Revue Histoire, économie et société, époques moderne et contemporaine n° 4/2017, Colin

Christiane Peyronnard
jeudi 11 janvier 2018

2017 Année de commémorations offre l’occasion d’étudier l’histoire du Québec au regard de trois dates : les 150 ans de la Confédération canadienne, les 100 ans de la crise de la conscription et les 50 ans du voyage du général De Gaulle, trois « moments clés du rapport du Québec aux autres nations » (p.5) mais aussi de revisiter l’identité québécoise.

Eric Dédard, professeur à l’université parie-Sorbonne analyse l’année1867, date considérée comme celle de la première fondation du Canada qui a inscrit l’histoire du Québec dans le régime monarchiste et le fédéralisme anglophone. Il resitue cette date dans son contexte mais surtout il analyse les conséquences pour la minorité francophone ainsi que les différends regards historiographiques sur l’événement.

Michel Bock, professeur à l’université d’Ottawa retrace les grandes lignes du nationalisme québécois. Comment les Québécois ont pu se considérer comme dominés, colonisés ?
La première période est marquée par un nationalisme grandissant face à la Confédération avec un point haut avec le refus de la conscription en 1917. L’auteur montre notamment le rôle de l’abbé Groulx dans les années 20 pour une définition de la nation québécoise francophone et catholique. La période suivante 1937-1957 est marquée par une évolution du traditionalisme vers un « néonationalisme » né du refus du service militaire obligatoire instauré en 1942.
Enfin la période de la décolonisation des empires aux lendemains de la guerre influence la réflexion des intellectuels tel André Laurendeau qui mettent les Canadiens-français au rang des peuples colonisés, un virage idéologique.

Il existe pourtant des intellectuels tentés par l’américanisation, c’est le cas de l’économiste Edouard Montpetit (1881-1954) auquel est consacré l’article de Gérard Fabre [1]. Il en montre le parcours et le rôle d’ouverture à l’influence américaine au sein de l’université de Montréal marquée à la fois par la tradition et le modernisme.

Jean-Philippe Warren, sociologue de l’université Concordia (Montréal) revient sur l’épisode du refus de la conscription pendant la première guerre mondiale. Il montre les réactions opposées des Canadiens français, pacifistes alors que ceux qui étaient installés aux États-Unis se sont révélés interventionnistes. Il cherche à comprendre cette contradiction.

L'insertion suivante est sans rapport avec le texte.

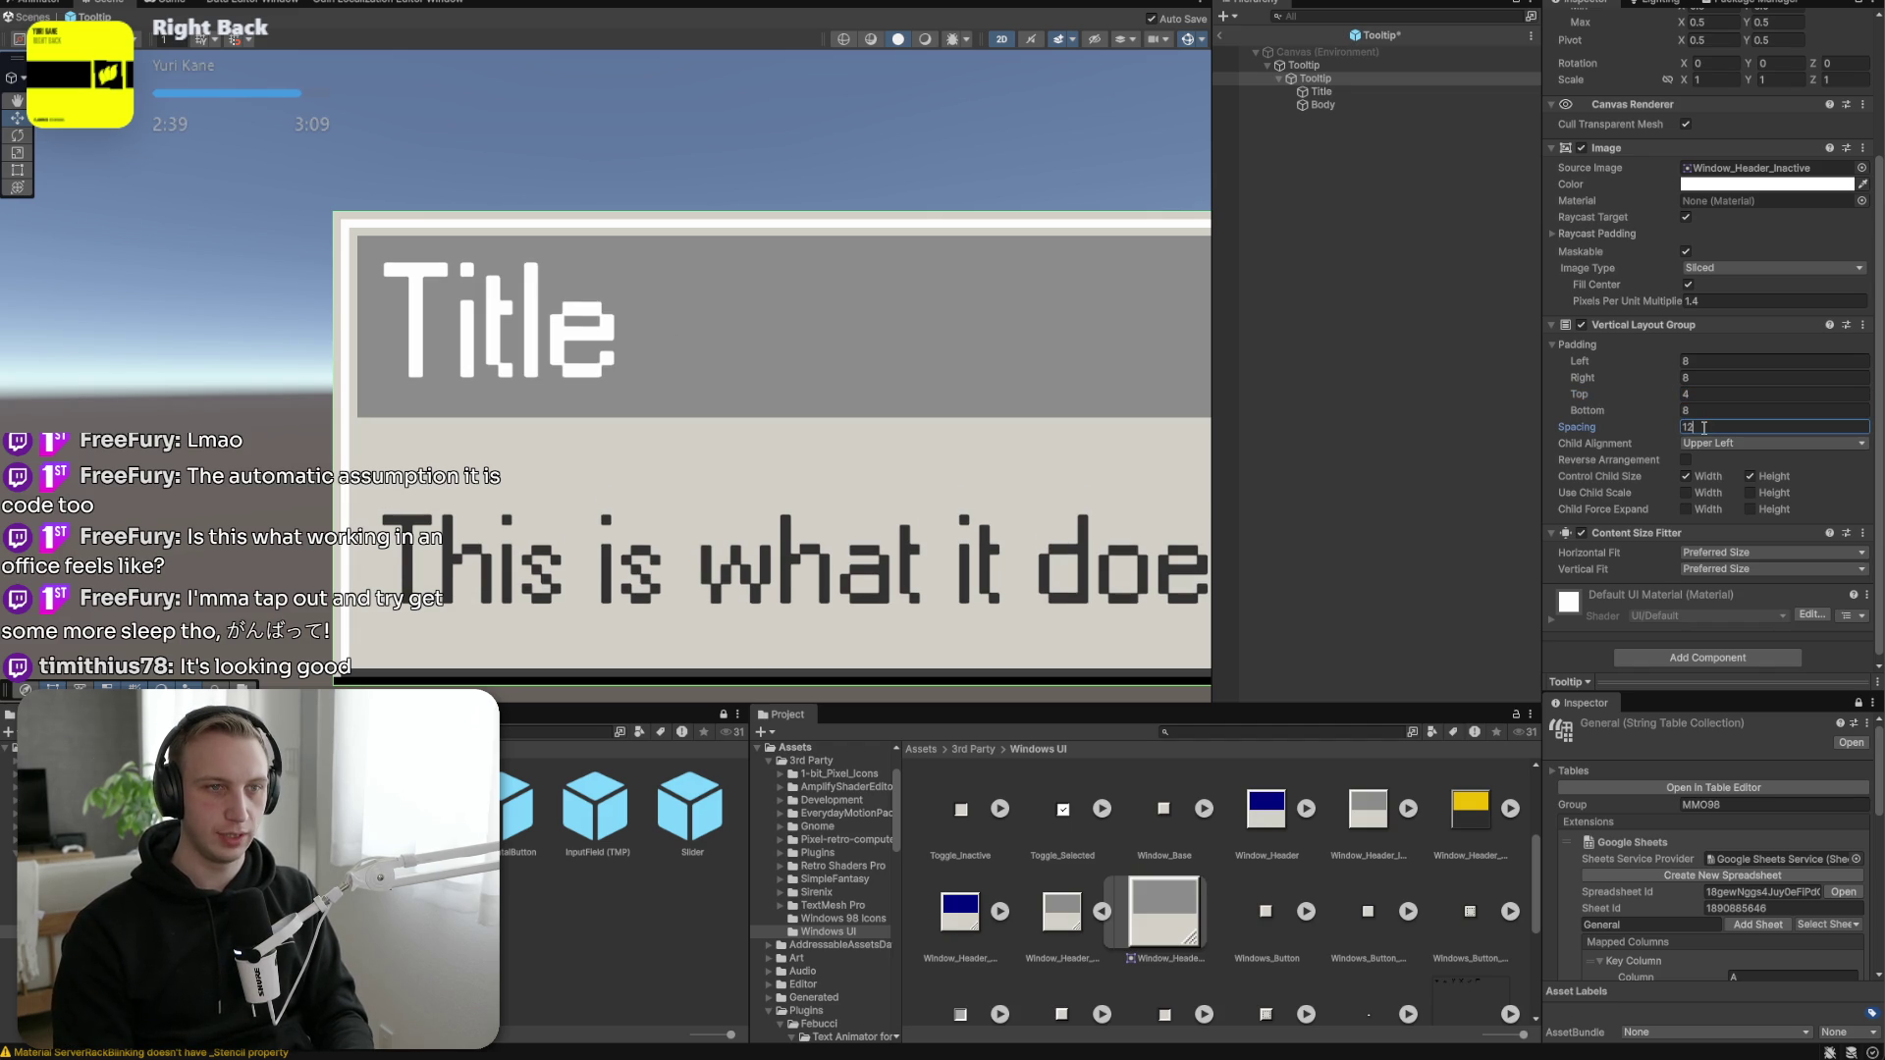
key("BackSpace")
key("BackSpace")
type("8")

Durant le second conflit mondial l’attitude du Québec vis-à-vis du régime de Vichy est ambivalente selon Marc Bergère, maître de conférence à Rennes 2. Si le soutien à la France pétainiste est réel les historiens cités dans cet article en montrent les limites et font apparaître les clivages de la société québécoise. L’auteur montre le parallèle du soutien à Pétain à l’adhésion à De Gaulle au Québec comme en France. Il explique aussi comment le Québec a pu, dans cette période, être le relais de la culture française dans le monde. Il évoque aussi l’affaire « des réfugiés politiques français » (1948-1951) et le rôle de la mouvance clérico-nationaliste. Enfin l’auteur analyse comment ces événements ont été abordés à partir de 1980, un réveil mémoriel.

Que dirent de l’histoire du Québec sept historiens américains ou français, c’est à ce détour qu’invite l’article de François-Olivier Dorais, doctorant de l’université de Montréal. Pourquoi cet intérêt pour une histoire étrangère et comment leurs écrits ont-ils été reçus au Québec ? L’auteur met face à face l’historien américain Francis Parkman et le Français François-Edme Rameau de Saint-Père. Au XXe siècle on retrouve la nostalgie de l’Amérique française mais avec des analyses variées chez Etienne-Michel Faillon, Gabriel Hanotaux, Emile Salone et André Siegfried. Pour les historiens américains MasonWade voient les Canadiens français comme des Sinn-Feiners, critique d’un nationalisme « provincialiste ». Quant à Jean Delanglez qui étudie les explorations des pays des Lacs et du Mississippi inscrit ses travaux inscrits dans l’école positiviste vont entraîner le développement au Québec dans la seconde moitié du XXe siècle d’une nouvelle historiographie critique.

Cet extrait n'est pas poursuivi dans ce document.